• **Text block**
"""

In an implementation, the sander 100 may include a mechanical braking member, such as brake member 218 and corresponding ring 216 (shown in phantom in FIG. 2) of the type described in U.S. Pat. No. 5,392,568. The brake member 218 is a flexible member that contacts the ring 216 on the backside of the orbit mechanism 104 during operation of the sander 100 to limit the rotational speed of the platen 104.

In another implementation of the sander 100, rather than being powered by an electrical motor the sander may be powered pneumatically by a stream of liquid (e.g., air or water) that enters the body 102 of the tool to provide energy to drive an air or water motor. In a pneumatic implementation, the power cord 118 could be replaced with an air or water hose, and the electrical motor 112 within the body 102 would be replaced with an air or water motor.

When powered, the motor 112 may drive a rotating, oscillating, reciprocating, vibrating, or otherwise moving member within the body 102 of the power tool 100. For example, the rotor 200 of the motor 112 can be coupled to the orbit mechanism 104 to drive the orbit mechanism and the platen 108 in a random orbit. Motors used in many implementations typically operate at a high frequency. For example, in the example implementation of a random orbit sander 100, the motor can drive a fan within the body 102 and the orbit mechanism 104 outside the body at a frequency of about 12,000 RPM, such that the platen 108 experiences orbital motion having a frequency of about 12,000 RPM. However, as is typical of random orbit sanders, the frequency of the rotational motion of the may be close to zero, such that abrasive particles on the platen 108 travel in random orbital motion to reduce swirl marks on the workpiece.

The power tool 100 also includes a handle portion 250 that can be grasped by the user to control the operation of the power tool and its interaction with the workpiece. The handle 250 of the power tool can be ergonomically shaped, such that it can be easily grasped by in the hand of the user. For example, the handle 250 may have a surface area that is about the size of, or slightly larger than, the size of a typical operator's palm. The upper surface 252 of the handle (i.e., the surface facing away from the platen 108 can be contoured to fit comfortably in the palm of the operator's hand while also allowing the fingers of the operator to wrap around the handle's side surfaces 254, such that the operator can grasp the handle comfortably. In an implementation, the upper surface 252 is shaped to have an arcuate cross-section that generally conforms with a palm of a user's hand, with side surfaces 254 curving back toward the body 102. A user can thus grip the sander 100 by holding the upper surface 252 of the handle 250 in the palm of the user's hand and grasping edges 254 with the user's fingers, which can extend under edges 254. While the upper surface 252 of the sander 100 is shown in FIGS. 1-2 as being generally round (when viewed from the top), it should be understood that the upper surface 252 can have other shapes, such as oval, teardrop, elliptical, or the like. The shape of the upper surface 252 of the handle 250 allows the user to keep the user's hand relatively open when grasping the sander 100.

"""

• **The problem**
Carry on the description of the random orbit sander, beginning right after its final sentence. The entries that follow have no connection to the sander description.

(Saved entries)

"""

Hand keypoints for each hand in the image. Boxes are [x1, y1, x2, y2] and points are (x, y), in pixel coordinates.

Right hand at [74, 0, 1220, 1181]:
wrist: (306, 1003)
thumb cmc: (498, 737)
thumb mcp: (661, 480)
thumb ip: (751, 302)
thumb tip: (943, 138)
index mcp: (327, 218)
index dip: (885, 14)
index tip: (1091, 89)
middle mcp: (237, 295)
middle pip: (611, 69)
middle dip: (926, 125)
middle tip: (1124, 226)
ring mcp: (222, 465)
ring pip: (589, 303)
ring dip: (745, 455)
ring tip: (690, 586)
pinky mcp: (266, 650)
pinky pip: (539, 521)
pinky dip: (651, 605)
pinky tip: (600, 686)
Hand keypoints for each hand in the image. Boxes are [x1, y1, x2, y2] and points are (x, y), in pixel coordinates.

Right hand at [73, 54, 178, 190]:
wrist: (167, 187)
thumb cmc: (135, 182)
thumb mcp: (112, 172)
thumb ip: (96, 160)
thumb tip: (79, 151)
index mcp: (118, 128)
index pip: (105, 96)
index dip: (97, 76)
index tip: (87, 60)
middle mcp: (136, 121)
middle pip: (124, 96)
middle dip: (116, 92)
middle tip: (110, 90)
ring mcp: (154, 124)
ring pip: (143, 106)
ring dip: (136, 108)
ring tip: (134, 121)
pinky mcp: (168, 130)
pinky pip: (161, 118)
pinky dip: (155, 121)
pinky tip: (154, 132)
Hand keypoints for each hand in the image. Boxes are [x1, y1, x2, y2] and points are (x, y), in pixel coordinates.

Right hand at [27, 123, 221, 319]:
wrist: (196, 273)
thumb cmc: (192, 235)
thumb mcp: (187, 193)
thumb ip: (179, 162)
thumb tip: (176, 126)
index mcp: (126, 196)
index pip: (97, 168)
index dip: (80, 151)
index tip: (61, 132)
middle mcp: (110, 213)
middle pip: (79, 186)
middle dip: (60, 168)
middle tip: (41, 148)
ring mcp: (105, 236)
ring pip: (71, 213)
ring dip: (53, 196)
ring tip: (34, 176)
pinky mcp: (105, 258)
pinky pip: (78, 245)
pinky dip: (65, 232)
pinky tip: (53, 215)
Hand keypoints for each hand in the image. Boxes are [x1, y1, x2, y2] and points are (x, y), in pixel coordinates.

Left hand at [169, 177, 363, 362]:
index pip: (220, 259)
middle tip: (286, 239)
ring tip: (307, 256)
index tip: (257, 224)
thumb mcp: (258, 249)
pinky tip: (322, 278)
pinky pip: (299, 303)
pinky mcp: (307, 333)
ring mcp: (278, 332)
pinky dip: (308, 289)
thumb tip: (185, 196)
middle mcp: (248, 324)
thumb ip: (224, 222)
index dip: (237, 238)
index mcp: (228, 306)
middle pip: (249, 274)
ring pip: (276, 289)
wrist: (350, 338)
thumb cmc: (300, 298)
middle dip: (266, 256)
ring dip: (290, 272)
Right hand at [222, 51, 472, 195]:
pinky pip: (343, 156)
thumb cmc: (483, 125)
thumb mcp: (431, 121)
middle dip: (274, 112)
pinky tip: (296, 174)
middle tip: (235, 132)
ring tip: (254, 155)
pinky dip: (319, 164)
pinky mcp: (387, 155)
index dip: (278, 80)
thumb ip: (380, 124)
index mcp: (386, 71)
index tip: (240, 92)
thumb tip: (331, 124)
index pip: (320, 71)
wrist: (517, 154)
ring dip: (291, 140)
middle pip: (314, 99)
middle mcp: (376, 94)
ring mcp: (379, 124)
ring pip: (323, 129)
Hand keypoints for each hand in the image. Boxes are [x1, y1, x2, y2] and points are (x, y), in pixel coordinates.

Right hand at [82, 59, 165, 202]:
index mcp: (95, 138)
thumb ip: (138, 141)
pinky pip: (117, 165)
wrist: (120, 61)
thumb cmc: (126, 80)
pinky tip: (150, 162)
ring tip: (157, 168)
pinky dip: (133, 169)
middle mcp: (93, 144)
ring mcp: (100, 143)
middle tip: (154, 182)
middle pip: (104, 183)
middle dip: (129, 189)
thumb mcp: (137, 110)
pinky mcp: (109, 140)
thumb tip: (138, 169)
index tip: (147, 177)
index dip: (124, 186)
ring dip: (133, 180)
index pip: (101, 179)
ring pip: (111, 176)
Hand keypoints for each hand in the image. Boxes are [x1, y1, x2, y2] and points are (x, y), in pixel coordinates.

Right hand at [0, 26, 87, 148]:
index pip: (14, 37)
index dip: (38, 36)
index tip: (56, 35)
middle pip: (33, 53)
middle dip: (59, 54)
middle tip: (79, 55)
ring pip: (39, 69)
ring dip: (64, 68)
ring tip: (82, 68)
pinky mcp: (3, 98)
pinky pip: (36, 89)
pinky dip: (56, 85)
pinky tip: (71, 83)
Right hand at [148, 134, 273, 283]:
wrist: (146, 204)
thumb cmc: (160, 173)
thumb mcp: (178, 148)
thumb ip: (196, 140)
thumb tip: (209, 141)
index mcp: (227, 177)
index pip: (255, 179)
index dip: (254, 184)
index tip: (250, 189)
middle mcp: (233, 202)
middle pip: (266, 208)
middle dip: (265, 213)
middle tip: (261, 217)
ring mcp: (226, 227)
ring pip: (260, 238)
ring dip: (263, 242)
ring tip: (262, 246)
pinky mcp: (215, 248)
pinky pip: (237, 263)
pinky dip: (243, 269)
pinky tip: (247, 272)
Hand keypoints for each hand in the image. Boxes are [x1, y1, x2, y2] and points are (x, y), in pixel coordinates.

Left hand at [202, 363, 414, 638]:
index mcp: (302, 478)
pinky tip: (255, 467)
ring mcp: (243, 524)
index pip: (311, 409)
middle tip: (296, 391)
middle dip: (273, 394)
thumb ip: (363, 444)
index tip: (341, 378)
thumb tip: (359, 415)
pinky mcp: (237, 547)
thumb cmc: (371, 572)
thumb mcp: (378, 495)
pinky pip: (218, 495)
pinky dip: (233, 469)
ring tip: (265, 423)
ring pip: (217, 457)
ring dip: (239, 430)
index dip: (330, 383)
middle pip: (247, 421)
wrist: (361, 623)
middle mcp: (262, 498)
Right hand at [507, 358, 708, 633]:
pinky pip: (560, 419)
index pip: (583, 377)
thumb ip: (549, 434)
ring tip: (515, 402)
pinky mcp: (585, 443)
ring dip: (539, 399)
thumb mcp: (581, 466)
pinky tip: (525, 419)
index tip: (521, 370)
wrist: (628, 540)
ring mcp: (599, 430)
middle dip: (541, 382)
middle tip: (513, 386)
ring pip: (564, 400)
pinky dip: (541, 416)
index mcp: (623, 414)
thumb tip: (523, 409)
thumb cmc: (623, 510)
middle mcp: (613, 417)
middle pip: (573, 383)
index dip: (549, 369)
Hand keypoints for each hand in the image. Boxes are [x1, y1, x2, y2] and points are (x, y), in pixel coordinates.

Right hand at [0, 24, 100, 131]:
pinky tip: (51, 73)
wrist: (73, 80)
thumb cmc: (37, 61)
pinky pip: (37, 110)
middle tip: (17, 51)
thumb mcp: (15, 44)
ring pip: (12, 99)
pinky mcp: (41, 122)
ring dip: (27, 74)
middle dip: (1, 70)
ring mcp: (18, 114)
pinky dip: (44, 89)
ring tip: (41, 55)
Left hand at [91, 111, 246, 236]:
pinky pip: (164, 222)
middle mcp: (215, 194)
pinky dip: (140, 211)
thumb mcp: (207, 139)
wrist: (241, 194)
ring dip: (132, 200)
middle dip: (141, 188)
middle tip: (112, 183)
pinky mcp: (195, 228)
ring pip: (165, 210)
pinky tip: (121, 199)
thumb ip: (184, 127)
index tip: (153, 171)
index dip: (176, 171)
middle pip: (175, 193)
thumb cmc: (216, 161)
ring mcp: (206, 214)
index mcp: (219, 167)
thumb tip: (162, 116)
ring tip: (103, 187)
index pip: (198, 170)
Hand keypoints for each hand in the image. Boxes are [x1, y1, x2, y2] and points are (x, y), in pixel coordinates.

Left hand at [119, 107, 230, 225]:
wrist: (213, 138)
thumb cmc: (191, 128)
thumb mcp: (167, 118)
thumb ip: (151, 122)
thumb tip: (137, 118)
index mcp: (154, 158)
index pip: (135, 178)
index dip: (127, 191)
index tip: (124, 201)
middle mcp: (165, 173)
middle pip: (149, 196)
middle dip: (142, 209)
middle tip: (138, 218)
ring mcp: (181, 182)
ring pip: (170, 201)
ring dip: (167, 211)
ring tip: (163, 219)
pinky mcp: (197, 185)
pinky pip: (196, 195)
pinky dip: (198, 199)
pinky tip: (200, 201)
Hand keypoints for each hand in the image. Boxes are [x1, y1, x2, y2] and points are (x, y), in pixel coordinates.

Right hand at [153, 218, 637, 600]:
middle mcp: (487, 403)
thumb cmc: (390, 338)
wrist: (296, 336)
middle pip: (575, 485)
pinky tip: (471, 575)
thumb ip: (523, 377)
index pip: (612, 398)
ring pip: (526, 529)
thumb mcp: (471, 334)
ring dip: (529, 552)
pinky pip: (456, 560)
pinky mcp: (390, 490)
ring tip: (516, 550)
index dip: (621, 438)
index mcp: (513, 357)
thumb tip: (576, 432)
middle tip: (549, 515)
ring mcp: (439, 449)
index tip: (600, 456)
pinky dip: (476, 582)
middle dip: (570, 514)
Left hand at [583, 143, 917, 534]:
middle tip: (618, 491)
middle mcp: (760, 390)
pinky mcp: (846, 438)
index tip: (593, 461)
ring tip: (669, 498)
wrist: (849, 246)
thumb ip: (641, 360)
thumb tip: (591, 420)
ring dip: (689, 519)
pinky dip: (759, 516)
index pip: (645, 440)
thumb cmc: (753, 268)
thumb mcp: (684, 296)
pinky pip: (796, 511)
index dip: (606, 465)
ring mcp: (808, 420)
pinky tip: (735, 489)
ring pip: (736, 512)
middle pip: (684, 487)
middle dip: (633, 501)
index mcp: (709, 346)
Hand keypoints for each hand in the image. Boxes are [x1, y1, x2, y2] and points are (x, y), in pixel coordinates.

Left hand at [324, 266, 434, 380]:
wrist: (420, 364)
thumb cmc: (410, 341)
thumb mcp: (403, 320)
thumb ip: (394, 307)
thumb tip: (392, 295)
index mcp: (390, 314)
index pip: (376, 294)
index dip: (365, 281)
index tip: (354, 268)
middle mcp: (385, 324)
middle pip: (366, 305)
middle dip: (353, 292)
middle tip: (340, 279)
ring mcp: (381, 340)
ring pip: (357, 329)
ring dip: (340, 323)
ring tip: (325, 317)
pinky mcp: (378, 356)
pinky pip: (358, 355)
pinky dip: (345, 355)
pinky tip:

"""

• **Your response**
In general, the handle 250 can be contoured or otherwise shaped to facilitate gripping by the hand of an operator of the power tool 100. For example, the handle 250 can be generally symmetrical about one or more axes, or the handle may have a contour that is asymmetrical about an axis, for example, to provide specific contour features accommodating the positions of the operator's fingers. More generally, the handle 250 can have a shape that is suitable for manipulation by the operator of the power tool 100 and that is comfortable and can provide adequate control of the tool when gripped by the operator. The handle 250 can be constructed, for example, of a hard plastic (e.g., acrylonitrile butadiene styrene) or any other suitably hard material using manufacturing techniques such as blow or injection molding. Furthermore, all or portions of the handle 250 can be sheathed or otherwise covered with a resilient or elastomeric material (e.g., rubber, neoprene, or a silicone-based gel) to improve the comfort of the operator's grip on the handle.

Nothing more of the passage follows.